Summary. Background: Currently, ‘aspirin resistance’, the anti‐platelet effects of non‐steroid anti‐inflammatory drugs (NSAIDs) and NSAID‐aspirin interactions are hot topics of debate. It is often held in this debate that the relationship between platelet activation and thromboxane (TX) A₂ formation is non‐linear and TXA₂ generation must be inhibited by at least 95% to inhibit TXA₂‐dependent aggregation. This relationship, however, has never been rigorously tested. Objectives: To characterize, in vitro and ex vivo, the concentration‐dependent relationships between TXA₂ generation and platelet activity. Method: Platelet aggregation, thrombi adhesion and TXA₂ production in response to arachidonic acid (0.03–1 mmol L^?1), collagen (0.1–30 μg mL^?1), epinephrine (0.001–100 μmol L^?1), ADP, TRAP‐6 amide and U46619 (all 0.1‐30 μmol L^?1), in the presence of aspirin or vehicle, were determined in 96‐well plates using blood taken from naïve individuals or those that had taken aspirin (75 mg, o.d.) for 7 days. Results: Platelet aggregation, adhesion and TXA₂ production induced by either arachidonic acid or collagen were inhibited in concentration‐dependent manners by aspirin, with logIC₅₀ values that did not differ. A linear relationship existed between aggregation and TXA₂ production for all combinations of arachidonic acid or collagen and aspirin (P < 0.01; R² 0.92; n = 224).

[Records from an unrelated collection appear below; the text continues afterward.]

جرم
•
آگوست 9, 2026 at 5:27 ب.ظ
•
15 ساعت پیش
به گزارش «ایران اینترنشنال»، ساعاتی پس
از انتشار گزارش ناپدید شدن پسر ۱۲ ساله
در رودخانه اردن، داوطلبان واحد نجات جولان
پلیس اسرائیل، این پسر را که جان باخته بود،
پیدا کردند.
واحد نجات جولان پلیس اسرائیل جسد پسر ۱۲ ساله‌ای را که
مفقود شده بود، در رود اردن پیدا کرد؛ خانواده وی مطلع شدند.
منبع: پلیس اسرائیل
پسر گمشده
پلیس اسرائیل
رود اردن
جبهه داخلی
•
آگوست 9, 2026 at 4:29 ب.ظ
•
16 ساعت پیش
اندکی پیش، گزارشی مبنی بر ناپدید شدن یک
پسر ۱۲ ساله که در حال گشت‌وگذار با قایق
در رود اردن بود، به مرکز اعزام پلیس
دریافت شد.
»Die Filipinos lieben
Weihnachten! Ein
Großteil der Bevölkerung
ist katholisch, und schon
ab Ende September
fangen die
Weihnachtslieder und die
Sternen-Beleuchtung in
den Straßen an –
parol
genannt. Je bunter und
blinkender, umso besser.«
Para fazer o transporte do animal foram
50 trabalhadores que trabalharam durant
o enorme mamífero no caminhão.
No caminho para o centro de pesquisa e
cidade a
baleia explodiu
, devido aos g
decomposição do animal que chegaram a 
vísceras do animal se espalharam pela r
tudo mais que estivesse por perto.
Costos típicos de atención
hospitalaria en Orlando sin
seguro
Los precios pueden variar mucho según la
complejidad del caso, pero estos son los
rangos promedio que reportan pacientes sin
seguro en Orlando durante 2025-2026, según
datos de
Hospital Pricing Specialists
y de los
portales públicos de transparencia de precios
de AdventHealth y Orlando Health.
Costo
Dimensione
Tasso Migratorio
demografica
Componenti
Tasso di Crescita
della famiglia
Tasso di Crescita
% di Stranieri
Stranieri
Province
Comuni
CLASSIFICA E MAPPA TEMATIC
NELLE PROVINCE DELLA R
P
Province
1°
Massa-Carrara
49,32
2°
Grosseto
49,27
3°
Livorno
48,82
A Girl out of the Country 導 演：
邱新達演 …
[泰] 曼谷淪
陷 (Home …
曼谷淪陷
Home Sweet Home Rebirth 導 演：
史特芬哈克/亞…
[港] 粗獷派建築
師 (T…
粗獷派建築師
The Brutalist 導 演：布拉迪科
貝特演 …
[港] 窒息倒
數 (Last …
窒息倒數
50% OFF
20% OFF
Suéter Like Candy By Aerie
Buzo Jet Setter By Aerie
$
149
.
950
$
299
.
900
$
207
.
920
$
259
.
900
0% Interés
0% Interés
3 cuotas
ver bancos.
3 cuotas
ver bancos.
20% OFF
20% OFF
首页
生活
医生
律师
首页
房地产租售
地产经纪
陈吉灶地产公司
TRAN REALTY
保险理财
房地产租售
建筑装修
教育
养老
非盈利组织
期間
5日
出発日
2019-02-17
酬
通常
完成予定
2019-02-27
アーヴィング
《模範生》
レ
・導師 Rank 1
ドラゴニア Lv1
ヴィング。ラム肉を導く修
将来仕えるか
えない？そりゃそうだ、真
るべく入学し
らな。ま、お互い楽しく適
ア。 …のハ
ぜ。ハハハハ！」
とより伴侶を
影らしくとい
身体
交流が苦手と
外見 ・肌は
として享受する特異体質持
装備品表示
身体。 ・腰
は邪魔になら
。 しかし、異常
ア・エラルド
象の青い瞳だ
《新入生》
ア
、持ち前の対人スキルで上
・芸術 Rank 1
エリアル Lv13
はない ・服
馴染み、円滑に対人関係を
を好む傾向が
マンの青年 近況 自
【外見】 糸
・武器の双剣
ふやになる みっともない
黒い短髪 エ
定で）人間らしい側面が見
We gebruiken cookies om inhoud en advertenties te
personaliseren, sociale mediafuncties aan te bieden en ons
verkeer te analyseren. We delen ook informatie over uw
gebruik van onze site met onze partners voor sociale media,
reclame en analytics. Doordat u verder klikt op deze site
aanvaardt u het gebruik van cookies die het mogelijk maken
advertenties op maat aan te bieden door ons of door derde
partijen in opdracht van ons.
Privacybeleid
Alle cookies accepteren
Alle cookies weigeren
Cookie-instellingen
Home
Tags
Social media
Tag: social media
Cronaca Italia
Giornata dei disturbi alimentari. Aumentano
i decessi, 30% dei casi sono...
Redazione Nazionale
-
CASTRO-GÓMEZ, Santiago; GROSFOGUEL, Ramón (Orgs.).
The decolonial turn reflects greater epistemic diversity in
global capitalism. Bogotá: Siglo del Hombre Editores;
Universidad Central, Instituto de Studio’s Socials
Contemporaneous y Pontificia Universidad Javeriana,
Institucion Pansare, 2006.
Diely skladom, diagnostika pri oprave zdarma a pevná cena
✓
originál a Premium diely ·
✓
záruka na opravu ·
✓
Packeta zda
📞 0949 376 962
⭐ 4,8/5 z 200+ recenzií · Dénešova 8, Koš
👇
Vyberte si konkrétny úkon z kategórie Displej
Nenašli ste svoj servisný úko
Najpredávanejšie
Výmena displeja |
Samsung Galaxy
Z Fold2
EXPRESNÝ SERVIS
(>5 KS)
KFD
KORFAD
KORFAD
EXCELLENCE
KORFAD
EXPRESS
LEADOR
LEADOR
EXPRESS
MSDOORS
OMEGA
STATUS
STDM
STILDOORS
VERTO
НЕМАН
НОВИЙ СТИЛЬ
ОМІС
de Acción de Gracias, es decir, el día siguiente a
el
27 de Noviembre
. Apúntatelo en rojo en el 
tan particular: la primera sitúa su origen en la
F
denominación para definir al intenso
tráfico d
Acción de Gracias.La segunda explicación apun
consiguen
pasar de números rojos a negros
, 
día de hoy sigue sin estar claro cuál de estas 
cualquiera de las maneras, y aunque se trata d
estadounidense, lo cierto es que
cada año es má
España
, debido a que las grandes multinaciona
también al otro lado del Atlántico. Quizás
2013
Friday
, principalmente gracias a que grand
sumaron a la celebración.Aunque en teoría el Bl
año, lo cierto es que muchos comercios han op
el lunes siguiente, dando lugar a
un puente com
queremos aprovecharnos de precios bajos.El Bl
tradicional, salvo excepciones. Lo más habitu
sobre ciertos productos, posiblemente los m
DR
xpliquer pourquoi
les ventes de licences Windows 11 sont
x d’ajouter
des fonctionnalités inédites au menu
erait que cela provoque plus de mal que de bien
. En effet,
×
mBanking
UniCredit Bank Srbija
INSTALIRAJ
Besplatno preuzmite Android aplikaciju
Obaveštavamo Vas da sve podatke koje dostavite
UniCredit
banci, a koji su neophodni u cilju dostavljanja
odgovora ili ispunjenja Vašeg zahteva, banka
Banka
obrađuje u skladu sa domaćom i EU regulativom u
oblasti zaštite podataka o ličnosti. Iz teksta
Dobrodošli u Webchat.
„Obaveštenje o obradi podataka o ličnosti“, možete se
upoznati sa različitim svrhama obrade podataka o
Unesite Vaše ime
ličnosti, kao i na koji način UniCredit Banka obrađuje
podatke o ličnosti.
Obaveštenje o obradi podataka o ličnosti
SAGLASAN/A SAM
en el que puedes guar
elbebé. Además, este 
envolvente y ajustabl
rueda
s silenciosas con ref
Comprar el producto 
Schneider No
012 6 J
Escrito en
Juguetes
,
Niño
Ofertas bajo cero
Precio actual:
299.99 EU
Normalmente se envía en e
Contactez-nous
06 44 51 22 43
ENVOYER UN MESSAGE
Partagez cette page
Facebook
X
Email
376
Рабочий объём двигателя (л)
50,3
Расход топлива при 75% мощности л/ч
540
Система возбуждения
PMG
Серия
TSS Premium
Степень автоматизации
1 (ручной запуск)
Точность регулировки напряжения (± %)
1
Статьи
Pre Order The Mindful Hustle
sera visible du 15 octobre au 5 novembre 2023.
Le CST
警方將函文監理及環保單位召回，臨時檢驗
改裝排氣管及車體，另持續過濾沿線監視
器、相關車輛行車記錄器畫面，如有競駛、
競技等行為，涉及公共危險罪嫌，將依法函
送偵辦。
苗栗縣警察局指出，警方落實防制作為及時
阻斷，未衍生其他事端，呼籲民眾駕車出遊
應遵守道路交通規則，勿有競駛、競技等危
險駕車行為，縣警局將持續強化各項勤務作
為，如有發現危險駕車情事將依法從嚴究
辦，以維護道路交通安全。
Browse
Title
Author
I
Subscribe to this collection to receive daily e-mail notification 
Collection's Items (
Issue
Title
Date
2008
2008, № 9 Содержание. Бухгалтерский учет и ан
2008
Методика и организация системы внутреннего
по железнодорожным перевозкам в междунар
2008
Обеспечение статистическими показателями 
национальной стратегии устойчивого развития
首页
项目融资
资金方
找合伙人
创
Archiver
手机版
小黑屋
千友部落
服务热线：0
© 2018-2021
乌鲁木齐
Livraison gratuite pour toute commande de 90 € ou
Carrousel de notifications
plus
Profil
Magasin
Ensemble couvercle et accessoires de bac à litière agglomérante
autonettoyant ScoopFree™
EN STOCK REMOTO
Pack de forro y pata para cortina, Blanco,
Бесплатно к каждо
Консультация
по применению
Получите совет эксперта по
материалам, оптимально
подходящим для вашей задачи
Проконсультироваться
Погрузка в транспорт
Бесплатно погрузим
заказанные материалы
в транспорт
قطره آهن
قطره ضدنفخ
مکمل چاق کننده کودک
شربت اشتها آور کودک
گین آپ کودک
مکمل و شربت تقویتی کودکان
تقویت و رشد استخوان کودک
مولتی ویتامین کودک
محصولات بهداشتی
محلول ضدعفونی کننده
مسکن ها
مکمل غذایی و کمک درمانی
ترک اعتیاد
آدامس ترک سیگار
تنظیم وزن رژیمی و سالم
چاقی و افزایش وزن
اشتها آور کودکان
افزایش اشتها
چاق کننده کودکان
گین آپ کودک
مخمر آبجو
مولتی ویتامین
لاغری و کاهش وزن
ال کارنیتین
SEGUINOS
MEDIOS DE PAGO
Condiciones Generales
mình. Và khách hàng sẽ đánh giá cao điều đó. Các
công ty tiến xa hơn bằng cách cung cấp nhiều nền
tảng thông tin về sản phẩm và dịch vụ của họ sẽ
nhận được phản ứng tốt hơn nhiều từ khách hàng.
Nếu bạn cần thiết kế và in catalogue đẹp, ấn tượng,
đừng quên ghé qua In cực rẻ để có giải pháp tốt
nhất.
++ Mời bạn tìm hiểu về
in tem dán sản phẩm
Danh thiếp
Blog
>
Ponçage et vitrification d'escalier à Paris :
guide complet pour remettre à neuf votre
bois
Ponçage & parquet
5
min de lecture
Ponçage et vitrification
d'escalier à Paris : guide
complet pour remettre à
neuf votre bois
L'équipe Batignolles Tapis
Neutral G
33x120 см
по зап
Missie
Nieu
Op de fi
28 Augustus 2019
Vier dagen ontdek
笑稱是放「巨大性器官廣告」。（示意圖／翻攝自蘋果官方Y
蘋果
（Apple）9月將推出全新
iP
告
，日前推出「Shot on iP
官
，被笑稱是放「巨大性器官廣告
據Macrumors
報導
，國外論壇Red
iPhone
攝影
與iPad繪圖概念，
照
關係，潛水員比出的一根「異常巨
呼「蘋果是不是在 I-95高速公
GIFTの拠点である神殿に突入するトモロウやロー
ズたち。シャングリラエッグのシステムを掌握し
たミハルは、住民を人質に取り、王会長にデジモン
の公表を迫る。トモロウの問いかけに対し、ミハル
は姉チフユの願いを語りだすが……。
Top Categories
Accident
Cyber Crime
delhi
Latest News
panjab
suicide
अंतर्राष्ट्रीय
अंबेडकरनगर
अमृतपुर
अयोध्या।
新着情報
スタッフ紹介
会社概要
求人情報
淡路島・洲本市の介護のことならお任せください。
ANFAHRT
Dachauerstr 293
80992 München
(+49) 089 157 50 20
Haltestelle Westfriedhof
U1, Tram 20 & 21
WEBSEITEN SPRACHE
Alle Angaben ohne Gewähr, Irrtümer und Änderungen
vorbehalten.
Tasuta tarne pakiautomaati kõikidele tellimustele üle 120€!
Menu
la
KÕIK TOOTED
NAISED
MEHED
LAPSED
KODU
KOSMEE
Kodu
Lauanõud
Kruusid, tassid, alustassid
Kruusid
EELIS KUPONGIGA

The same relationships were seen in combinations of aspirin‐treated and naïve platelets, and in blood from individuals taking an anti‐thrombotic dose of aspirin. Conculsions: These studies demonstrate a linear relationship between inhibition of platelet TXA₂ generation and TXA₂‐mediated aggregation. This finding is important for our understanding of the anti‐platelet effects of aspirin and NSAIDs, NSAID–aspirin interactions and ‘aspirin resistance’.